Nutrition — Healthy diets help folks reduce the likelihood of chronic diseases, including heart disease, some forms of cancer and diabetes. A balanced approach that emphasizes vitamins and minerals, and covers all 5 food groups — fruits, vegetables, grains, proteins and dairy — is the way to go. When possible, reduce reliance on saturated fats, sugars and sodium.

Lifestyle — This area covers a lot of ground, including an emphasis on fitness and physical activity. Even avoiding sedentary time when stuck at a desk or watching TV, by moving around, can have a positive impact. Conversely tobacco usage, over-consumption of alcohol, and obesity are significant contributors to dramatically shortening the quantity and quality of life.

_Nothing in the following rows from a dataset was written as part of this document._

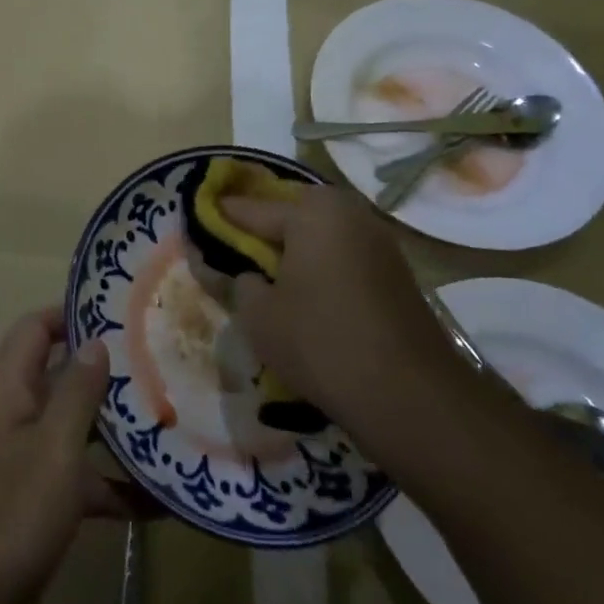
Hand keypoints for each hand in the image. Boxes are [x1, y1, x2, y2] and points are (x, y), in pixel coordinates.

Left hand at [0, 308, 150, 603]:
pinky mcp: (38, 501)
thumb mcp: (54, 446)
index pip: (35, 330)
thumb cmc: (11, 511)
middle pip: (62, 377)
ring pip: (76, 429)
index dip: (70, 315)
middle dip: (107, 373)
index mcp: (9, 390)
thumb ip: (77, 391)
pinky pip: (81, 480)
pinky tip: (161, 501)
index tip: (118, 315)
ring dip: (116, 431)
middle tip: (159, 365)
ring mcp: (27, 459)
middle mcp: (15, 415)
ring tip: (170, 422)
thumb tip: (96, 341)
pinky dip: (114, 486)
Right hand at [222, 188, 480, 456]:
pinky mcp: (397, 273)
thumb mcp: (258, 314)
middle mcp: (349, 213)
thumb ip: (238, 281)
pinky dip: (321, 269)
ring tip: (268, 280)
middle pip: (291, 216)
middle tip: (235, 257)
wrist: (408, 394)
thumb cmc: (319, 341)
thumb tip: (242, 272)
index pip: (250, 209)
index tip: (196, 227)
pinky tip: (307, 297)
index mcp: (312, 211)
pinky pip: (344, 258)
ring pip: (321, 238)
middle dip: (262, 233)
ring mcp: (380, 242)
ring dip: (294, 253)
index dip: (220, 220)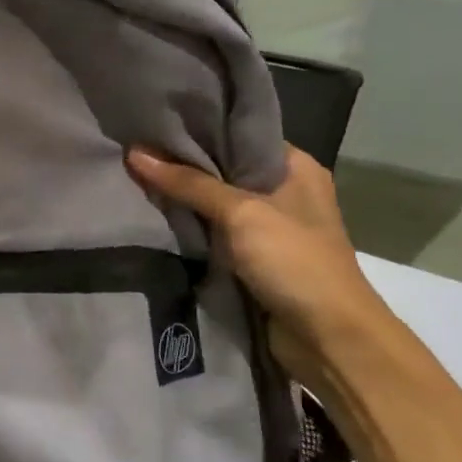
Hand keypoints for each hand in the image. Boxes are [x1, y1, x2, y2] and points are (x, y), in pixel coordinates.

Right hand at [126, 144, 394, 384]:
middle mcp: (284, 192)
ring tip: (133, 182)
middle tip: (134, 153)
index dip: (199, 130)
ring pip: (215, 205)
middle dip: (182, 167)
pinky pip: (213, 236)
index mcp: (295, 168)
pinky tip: (154, 221)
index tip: (154, 124)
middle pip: (223, 170)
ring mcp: (269, 229)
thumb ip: (189, 184)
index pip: (240, 135)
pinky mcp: (254, 260)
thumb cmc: (294, 262)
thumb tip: (135, 153)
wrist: (328, 337)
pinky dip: (189, 231)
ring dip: (182, 201)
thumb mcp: (241, 213)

Sleep — Quality sleep is as important a health factor as exercise and nutrition, and a chronic lack of sleep is actually one of the strongest obesity risk factors. Several studies also find sleep deprivation to be a leading contributor to heart disease, strokes, type 2 diabetes and depression. On the other hand, individuals who consistently get the prescribed amount of proper sleep, benefit from improved workplace productivity, focus, physical performance and immune function.

Stress — This often overlooked health factor deserves greater attention. Our bodies are well-equipped to handle small amounts of stress. In fact, your ability to react in stressful circumstances can often protect you from harm. The problems arise when stress is an ongoing companion, and leads to negative impacts on heart rate, blood pressure and overall wellness. Learning how to take a brief mental, physical or emotional break in stressful times can make a big difference.

Are you neglecting one or more of these healthy building blocks? If so, consider focusing on one at a time, and begin the pathway to overall improved health.